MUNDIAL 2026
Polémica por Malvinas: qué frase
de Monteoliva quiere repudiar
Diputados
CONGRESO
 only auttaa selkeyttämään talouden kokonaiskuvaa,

------------------------------------

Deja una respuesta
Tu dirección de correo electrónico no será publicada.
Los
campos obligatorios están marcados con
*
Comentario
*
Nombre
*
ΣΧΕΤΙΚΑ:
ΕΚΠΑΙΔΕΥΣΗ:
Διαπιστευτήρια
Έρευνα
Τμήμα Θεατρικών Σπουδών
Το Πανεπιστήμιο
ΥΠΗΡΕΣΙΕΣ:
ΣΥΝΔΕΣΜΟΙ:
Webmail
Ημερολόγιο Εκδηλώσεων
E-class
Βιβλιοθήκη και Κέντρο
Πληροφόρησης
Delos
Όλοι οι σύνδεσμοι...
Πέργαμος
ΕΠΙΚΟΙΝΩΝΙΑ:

------------------------------------

## ASSIGNMENT
Copy the lines in the records from the line containing "MUNDIAL 2026" through the line containing "only auttaa selkeyttämään", including both of those lines. Give only these lines.

## EXERCISE ANSWER
MUNDIAL 2026
Polémica por Malvinas: qué frase
de Monteoliva quiere repudiar
Diputados
CONGRESO
 only auttaa selkeyttämään talouden kokonaiskuvaa,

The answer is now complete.